Zur Pause waren die Bittenfelder beim 12:15-Rückstand zwar noch in Reichweite zum Tabellenletzten. Keine zwölf Minuten waren jedoch im zweiten Abschnitt gespielt, da stand der Sieger beim 22:15 so gut wie fest. Gleich reihenweise scheiterten die Bittenfelder am starken SG-Torhüter Roko Peribonio und kassierten im Gegenzug einfache Treffer. Auch die Umstellung der Defensive fruchtete nicht. „Wir hätten sämtliche Varianten spielen können und nicht gewonnen“, sagt Schweikardt.

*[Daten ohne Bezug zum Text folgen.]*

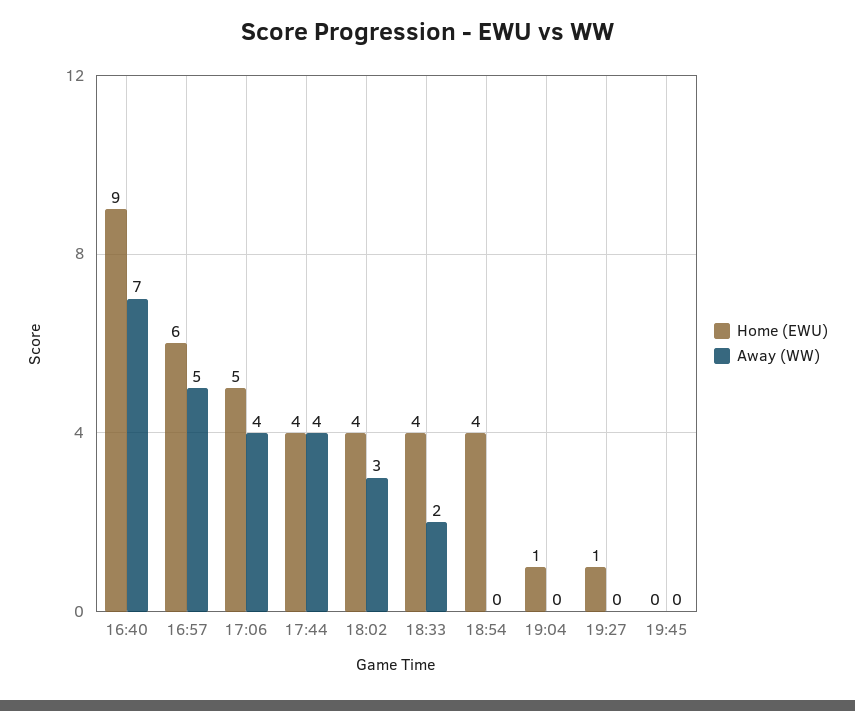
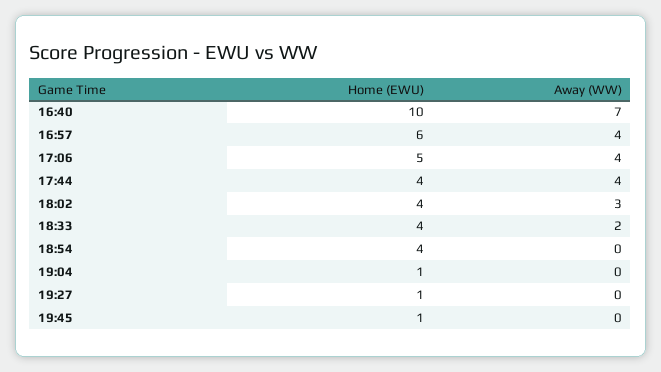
Home (EWU), 16:40: 9 -> 10
Away (WW), 16:57: 5 -> 4
Home (EWU), 19:45: 0 -> 1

Nicht nur dies: Es gelang den Bittenfeldern auch nicht, den Rückstand im erträglichen Rahmen zu halten. Zehn Tore betrug am Ende die Differenz, so deutlich musste sich der TVB in dieser Saison noch nie geschlagen geben – und die Euphorie nach den beiden Siegen unter dem Trainergespann Jürgen Schweikardt/Heiko Burmeister ist schnell wieder verflogen.

Bitter war die Niederlage für den TVB auch, weil er sich im Erfolgsfall bis auf vier Punkte an Rang drei herangepirscht hätte. „Wir haben uns damit leider die Chance auf ein absolutes Top-Spiel am Freitag verbaut.“ Um 20 Uhr gastieren die Bergischen Löwen in der Scharrena. Gewinnen freilich will der TVB gegen den Tabellenzweiten trotzdem. Seit gestern läuft die Vorbereitung. „Genauso, wie wir das Emsdetten-Spiel schnell aus den Köpfen bekommen mussten, dürfen wir uns jetzt nicht zu lange an die Niederlage in Leutershausen aufhalten“, sagt Schweikardt.